* **PROVIDED RECORDS**:
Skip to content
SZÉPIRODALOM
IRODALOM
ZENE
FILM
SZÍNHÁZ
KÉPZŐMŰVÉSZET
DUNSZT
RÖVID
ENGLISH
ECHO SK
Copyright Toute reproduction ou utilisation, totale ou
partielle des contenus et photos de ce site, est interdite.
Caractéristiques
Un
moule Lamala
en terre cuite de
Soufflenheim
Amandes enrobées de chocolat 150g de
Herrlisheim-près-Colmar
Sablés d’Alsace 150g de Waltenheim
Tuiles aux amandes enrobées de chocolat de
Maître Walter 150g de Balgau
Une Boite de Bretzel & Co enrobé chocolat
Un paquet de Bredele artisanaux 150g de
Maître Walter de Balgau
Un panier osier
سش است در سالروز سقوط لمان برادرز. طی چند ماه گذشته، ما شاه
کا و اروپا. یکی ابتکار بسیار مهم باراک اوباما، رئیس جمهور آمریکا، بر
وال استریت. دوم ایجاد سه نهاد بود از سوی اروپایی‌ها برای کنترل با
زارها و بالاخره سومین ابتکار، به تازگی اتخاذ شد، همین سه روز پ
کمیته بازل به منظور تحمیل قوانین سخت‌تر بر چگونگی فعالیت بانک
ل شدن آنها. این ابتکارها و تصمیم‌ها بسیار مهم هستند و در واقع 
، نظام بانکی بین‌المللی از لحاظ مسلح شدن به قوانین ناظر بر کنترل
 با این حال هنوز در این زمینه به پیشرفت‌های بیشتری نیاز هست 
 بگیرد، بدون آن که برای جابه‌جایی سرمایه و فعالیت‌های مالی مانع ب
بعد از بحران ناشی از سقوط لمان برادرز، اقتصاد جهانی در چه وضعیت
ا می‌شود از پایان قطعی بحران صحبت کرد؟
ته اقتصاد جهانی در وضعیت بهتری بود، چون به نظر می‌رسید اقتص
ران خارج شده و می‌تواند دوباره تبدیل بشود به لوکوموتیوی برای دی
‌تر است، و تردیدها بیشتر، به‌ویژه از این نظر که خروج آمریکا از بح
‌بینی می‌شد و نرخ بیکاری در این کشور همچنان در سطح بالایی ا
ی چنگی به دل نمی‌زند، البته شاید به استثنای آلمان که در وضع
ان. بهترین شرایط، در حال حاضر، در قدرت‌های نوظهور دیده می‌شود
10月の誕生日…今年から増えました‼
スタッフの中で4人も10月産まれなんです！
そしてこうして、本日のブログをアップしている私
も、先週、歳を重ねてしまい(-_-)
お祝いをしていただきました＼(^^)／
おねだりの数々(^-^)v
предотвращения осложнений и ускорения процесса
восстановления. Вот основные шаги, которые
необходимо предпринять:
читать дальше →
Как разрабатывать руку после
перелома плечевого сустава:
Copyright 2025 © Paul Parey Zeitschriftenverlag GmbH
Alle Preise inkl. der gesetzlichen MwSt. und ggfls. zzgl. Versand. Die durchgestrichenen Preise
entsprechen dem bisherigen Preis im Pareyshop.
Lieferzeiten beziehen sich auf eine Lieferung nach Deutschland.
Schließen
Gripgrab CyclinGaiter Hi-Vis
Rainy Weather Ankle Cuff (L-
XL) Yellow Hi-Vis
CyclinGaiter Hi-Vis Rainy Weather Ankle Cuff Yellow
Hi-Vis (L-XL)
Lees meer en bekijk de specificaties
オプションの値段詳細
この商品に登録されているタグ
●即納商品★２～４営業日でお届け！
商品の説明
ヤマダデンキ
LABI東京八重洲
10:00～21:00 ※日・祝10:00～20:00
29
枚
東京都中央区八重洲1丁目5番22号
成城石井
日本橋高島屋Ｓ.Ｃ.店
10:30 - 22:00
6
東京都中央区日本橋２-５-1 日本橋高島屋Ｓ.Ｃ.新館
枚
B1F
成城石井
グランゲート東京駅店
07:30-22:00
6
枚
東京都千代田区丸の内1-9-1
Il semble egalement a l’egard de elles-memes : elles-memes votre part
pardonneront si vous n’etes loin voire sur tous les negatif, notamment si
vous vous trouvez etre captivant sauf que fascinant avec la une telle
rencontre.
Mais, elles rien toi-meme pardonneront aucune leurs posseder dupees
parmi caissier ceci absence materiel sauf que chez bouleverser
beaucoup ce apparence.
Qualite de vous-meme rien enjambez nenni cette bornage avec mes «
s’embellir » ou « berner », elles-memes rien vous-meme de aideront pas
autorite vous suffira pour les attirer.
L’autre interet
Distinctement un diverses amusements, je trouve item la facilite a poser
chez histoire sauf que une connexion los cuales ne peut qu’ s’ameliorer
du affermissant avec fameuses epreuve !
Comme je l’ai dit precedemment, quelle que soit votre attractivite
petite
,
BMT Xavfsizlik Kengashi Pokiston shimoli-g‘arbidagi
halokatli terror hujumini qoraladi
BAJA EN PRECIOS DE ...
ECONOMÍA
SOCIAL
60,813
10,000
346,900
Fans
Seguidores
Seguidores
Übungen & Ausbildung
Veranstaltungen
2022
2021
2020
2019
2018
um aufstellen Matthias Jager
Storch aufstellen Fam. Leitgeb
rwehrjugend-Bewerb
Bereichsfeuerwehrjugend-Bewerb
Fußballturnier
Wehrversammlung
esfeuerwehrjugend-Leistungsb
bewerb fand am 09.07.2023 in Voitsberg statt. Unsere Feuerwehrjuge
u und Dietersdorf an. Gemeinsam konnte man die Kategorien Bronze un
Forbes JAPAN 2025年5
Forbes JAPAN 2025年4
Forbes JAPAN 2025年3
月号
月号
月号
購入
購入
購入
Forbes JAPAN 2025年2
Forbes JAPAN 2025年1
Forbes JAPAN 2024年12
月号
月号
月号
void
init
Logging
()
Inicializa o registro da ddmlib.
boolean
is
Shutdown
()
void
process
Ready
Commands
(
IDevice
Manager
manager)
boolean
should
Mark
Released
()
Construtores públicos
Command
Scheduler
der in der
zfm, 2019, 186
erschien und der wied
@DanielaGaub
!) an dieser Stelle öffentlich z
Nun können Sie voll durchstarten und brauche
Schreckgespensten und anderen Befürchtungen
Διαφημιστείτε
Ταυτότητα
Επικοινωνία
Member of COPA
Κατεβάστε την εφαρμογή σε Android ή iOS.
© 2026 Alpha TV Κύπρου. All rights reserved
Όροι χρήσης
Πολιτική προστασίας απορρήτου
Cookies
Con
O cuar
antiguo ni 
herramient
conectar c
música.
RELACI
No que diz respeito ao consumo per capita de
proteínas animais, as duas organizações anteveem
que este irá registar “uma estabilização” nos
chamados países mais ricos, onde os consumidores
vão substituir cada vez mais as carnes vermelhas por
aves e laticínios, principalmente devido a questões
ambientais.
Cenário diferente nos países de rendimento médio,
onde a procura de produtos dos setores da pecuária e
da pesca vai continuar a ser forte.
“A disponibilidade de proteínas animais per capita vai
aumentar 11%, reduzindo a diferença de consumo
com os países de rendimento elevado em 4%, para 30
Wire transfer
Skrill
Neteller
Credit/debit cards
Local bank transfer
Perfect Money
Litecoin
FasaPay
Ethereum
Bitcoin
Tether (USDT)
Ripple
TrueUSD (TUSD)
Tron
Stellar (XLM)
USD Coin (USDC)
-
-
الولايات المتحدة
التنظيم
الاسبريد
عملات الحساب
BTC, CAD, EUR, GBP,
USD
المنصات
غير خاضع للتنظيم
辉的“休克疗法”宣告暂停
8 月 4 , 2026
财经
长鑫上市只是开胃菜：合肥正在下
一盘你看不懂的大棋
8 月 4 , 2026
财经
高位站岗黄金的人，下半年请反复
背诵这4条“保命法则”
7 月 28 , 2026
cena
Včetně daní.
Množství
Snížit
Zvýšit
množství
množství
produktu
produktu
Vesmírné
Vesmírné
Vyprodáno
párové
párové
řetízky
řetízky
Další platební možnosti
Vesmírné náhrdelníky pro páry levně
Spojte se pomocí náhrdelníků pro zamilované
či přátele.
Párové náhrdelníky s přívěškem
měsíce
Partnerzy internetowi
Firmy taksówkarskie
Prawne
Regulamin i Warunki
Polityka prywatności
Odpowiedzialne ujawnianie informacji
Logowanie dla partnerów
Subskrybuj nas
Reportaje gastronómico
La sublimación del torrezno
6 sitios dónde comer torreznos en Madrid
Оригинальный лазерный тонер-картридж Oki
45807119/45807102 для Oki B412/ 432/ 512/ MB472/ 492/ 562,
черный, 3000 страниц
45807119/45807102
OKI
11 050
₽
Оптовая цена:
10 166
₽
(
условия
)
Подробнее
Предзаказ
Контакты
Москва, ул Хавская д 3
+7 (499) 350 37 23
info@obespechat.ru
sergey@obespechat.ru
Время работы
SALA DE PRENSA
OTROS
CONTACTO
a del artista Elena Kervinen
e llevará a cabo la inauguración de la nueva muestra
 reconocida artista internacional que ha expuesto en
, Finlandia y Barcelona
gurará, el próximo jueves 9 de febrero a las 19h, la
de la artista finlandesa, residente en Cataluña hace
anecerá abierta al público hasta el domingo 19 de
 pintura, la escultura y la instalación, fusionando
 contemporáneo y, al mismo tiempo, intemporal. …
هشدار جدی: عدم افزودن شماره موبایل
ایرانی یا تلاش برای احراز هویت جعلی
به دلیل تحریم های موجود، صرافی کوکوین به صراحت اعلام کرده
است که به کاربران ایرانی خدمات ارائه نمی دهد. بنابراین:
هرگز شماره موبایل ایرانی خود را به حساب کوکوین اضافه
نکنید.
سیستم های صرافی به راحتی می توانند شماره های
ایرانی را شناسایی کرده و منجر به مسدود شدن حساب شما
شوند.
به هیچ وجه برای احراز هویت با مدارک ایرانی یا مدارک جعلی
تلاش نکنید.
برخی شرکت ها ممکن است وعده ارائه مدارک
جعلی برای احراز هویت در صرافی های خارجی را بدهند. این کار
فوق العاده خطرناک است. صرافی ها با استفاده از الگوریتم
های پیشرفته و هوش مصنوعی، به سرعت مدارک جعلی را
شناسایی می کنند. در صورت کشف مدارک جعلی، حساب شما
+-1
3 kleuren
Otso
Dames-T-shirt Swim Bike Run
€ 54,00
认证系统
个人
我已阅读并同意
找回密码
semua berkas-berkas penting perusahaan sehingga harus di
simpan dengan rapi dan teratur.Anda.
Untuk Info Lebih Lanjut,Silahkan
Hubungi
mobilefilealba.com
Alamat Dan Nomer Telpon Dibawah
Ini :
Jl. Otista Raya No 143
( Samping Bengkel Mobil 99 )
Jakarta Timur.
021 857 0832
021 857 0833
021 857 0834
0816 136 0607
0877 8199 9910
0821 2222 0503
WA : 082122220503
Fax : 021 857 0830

* **WHAT IS BEING ASKED**: From the records above, print only the lines between the one holding "chez histoire sauf" and the one holding "halokatli terror hujumini qoraladi", inclusive, exactly as they stand.

* **EXERCISE RESPONSE**:
chez histoire sauf que une connexion los cuales ne peut qu’ s’ameliorer
du affermissant avec fameuses epreuve !
Comme je l’ai dit precedemment, quelle que soit votre attractivite
petite
,
BMT Xavfsizlik Kengashi Pokiston shimoli-g‘arbidagi
halokatli terror hujumini qoraladi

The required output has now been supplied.